[[ Material provided, beginning ]]
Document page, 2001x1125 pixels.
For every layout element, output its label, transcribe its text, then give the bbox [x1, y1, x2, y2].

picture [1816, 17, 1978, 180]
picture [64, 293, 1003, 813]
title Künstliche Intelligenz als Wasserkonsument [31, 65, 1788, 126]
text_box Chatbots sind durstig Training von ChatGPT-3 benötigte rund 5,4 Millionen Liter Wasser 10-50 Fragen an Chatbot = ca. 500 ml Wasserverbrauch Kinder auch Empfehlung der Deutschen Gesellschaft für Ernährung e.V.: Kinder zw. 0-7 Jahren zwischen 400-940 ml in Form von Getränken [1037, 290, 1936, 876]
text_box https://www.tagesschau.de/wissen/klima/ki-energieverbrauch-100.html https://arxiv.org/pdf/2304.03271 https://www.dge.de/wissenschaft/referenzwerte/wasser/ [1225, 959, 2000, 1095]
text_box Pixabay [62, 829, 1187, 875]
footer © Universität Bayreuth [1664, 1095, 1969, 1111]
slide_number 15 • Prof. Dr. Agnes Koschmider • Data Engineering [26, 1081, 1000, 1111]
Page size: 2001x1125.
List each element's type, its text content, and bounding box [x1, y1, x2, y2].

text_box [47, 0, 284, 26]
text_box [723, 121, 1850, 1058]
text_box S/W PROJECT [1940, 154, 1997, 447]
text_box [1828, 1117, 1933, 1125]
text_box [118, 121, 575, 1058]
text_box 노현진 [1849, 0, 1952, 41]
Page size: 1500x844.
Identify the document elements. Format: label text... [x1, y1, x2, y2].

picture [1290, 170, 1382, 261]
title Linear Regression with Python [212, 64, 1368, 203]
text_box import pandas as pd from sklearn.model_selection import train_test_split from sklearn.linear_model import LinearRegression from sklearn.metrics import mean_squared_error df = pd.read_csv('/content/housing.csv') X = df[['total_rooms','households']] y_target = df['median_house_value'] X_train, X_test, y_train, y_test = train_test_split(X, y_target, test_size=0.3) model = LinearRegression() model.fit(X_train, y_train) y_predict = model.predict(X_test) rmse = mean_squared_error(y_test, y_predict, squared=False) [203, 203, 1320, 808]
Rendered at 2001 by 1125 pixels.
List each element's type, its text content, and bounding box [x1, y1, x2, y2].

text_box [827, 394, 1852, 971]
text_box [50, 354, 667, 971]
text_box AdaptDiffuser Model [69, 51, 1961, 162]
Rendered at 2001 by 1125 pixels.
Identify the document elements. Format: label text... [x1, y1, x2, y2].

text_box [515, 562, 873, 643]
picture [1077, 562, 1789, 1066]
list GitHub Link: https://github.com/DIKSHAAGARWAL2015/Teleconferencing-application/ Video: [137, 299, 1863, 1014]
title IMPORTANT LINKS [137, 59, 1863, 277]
[[ Material provided, end ]]
• **Problem statement**:
Repeat each record above precisely as written.

• **Result for this exercise**:
Document page, 2001x1125 pixels.
For every layout element, output its label, transcribe its text, then give the bbox [x1, y1, x2, y2].

picture [1816, 17, 1978, 180]
picture [64, 293, 1003, 813]
title Künstliche Intelligenz als Wasserkonsument [31, 65, 1788, 126]
text_box Chatbots sind durstig Training von ChatGPT-3 benötigte rund 5,4 Millionen Liter Wasser 10-50 Fragen an Chatbot = ca. 500 ml Wasserverbrauch Kinder auch Empfehlung der Deutschen Gesellschaft für Ernährung e.V.: Kinder zw. 0-7 Jahren zwischen 400-940 ml in Form von Getränken [1037, 290, 1936, 876]
text_box https://www.tagesschau.de/wissen/klima/ki-energieverbrauch-100.html https://arxiv.org/pdf/2304.03271 https://www.dge.de/wissenschaft/referenzwerte/wasser/ [1225, 959, 2000, 1095]
text_box Pixabay [62, 829, 1187, 875]
footer © Universität Bayreuth [1664, 1095, 1969, 1111]
slide_number 15 • Prof. Dr. Agnes Koschmider • Data Engineering [26, 1081, 1000, 1111]
Page size: 2001x1125.
List each element's type, its text content, and bounding box [x1, y1, x2, y2].

text_box [47, 0, 284, 26]
text_box [723, 121, 1850, 1058]
text_box S/W PROJECT [1940, 154, 1997, 447]
text_box [1828, 1117, 1933, 1125]
text_box [118, 121, 575, 1058]
text_box 노현진 [1849, 0, 1952, 41]
Page size: 1500x844.
Identify the document elements. Format: label text... [x1, y1, x2, y2].

picture [1290, 170, 1382, 261]
title Linear Regression with Python [212, 64, 1368, 203]
text_box import pandas as pd from sklearn.model_selection import train_test_split from sklearn.linear_model import LinearRegression from sklearn.metrics import mean_squared_error df = pd.read_csv('/content/housing.csv') X = df[['total_rooms','households']] y_target = df['median_house_value'] X_train, X_test, y_train, y_test = train_test_split(X, y_target, test_size=0.3) model = LinearRegression() model.fit(X_train, y_train) y_predict = model.predict(X_test) rmse = mean_squared_error(y_test, y_predict, squared=False) [203, 203, 1320, 808]
Rendered at 2001 by 1125 pixels.
List each element's type, its text content, and bounding box [x1, y1, x2, y2].

text_box [827, 394, 1852, 971]
text_box [50, 354, 667, 971]
text_box AdaptDiffuser Model [69, 51, 1961, 162]
Rendered at 2001 by 1125 pixels.
Identify the document elements. Format: label text... [x1, y1, x2, y2].

text_box [515, 562, 873, 643]
picture [1077, 562, 1789, 1066]
list GitHub Link: https://github.com/DIKSHAAGARWAL2015/Teleconferencing-application/ Video: [137, 299, 1863, 1014]
title IMPORTANT LINKS [137, 59, 1863, 277]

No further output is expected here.